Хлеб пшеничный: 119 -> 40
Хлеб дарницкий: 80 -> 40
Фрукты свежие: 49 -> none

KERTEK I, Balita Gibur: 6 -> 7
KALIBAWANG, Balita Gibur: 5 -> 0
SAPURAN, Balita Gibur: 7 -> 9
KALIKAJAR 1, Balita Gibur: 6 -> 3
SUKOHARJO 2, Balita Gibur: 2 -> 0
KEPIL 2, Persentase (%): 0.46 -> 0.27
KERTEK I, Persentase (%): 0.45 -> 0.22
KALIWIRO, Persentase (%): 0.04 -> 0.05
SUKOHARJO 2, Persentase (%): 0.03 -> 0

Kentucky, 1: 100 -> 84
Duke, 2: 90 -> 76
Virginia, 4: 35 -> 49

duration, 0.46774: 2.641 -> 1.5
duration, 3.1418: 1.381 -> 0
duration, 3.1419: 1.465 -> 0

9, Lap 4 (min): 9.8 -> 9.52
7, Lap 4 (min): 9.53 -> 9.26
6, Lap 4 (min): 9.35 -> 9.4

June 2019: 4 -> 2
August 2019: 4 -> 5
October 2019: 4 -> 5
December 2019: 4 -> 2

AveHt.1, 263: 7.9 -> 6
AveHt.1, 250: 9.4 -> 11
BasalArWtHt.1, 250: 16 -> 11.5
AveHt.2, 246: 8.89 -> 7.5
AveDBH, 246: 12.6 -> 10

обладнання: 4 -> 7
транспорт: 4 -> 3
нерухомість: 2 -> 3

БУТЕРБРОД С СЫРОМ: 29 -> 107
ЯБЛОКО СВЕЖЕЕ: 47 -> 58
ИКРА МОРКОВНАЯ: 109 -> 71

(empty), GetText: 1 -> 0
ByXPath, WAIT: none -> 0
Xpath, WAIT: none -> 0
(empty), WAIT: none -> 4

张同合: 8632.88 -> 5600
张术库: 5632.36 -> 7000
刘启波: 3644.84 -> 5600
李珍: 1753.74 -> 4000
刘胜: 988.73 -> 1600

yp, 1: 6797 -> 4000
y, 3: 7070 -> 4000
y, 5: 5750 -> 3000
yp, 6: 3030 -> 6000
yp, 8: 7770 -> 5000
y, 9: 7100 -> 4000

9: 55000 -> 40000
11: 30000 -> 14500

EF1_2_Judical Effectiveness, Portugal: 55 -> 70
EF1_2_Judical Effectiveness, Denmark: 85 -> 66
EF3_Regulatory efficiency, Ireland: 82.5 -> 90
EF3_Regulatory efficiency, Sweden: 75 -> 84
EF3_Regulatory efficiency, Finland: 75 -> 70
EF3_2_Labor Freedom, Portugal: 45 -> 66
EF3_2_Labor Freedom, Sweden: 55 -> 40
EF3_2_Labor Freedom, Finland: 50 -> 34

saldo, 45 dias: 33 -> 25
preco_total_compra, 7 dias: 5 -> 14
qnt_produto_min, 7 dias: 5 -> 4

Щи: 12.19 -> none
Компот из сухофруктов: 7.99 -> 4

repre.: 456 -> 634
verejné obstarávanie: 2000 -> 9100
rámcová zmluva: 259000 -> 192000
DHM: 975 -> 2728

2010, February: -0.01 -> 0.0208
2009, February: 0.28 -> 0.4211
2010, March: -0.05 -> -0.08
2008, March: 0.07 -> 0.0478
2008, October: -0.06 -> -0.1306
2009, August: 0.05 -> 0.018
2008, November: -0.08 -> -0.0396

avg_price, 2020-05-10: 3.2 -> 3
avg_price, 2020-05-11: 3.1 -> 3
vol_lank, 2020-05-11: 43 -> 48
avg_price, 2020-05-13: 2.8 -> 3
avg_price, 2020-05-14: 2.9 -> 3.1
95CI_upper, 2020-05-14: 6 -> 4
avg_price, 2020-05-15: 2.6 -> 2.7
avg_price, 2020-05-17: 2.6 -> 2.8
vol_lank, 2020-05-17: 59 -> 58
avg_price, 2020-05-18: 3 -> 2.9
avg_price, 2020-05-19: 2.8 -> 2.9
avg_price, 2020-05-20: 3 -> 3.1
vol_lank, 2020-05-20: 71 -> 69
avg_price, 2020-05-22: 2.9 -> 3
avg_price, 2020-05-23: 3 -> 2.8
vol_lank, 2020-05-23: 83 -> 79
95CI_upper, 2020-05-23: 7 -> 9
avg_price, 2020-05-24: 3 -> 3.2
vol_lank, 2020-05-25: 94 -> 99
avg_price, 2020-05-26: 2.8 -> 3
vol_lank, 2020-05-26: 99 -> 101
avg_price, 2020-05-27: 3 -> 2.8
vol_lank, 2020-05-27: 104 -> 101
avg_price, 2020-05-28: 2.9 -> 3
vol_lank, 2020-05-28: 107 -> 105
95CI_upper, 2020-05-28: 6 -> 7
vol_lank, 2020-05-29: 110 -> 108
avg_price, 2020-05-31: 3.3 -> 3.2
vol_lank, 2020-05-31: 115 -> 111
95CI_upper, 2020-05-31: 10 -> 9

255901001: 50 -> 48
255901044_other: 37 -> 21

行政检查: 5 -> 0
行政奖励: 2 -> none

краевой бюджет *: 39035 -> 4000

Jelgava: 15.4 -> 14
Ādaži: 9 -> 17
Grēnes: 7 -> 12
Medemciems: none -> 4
※
All that is wanted is the stretch of lines above from the one containing "2008, November: -0.08 -> -0.0396" through the one containing "95CI_upper, 2020-05-28: 6 -> 7", duplicated exactly.

Answer below ▸
2008, November: -0.08 -> -0.0396

avg_price, 2020-05-10: 3.2 -> 3
avg_price, 2020-05-11: 3.1 -> 3
vol_lank, 2020-05-11: 43 -> 48
avg_price, 2020-05-13: 2.8 -> 3
avg_price, 2020-05-14: 2.9 -> 3.1
95CI_upper, 2020-05-14: 6 -> 4
avg_price, 2020-05-15: 2.6 -> 2.7
avg_price, 2020-05-17: 2.6 -> 2.8
vol_lank, 2020-05-17: 59 -> 58
avg_price, 2020-05-18: 3 -> 2.9
avg_price, 2020-05-19: 2.8 -> 2.9
avg_price, 2020-05-20: 3 -> 3.1
vol_lank, 2020-05-20: 71 -> 69
avg_price, 2020-05-22: 2.9 -> 3
avg_price, 2020-05-23: 3 -> 2.8
vol_lank, 2020-05-23: 83 -> 79
95CI_upper, 2020-05-23: 7 -> 9
avg_price, 2020-05-24: 3 -> 3.2
vol_lank, 2020-05-25: 94 -> 99
avg_price, 2020-05-26: 2.8 -> 3
vol_lank, 2020-05-26: 99 -> 101
avg_price, 2020-05-27: 3 -> 2.8
vol_lank, 2020-05-27: 104 -> 101
avg_price, 2020-05-28: 2.9 -> 3
vol_lank, 2020-05-28: 107 -> 105
95CI_upper, 2020-05-28: 6 -> 7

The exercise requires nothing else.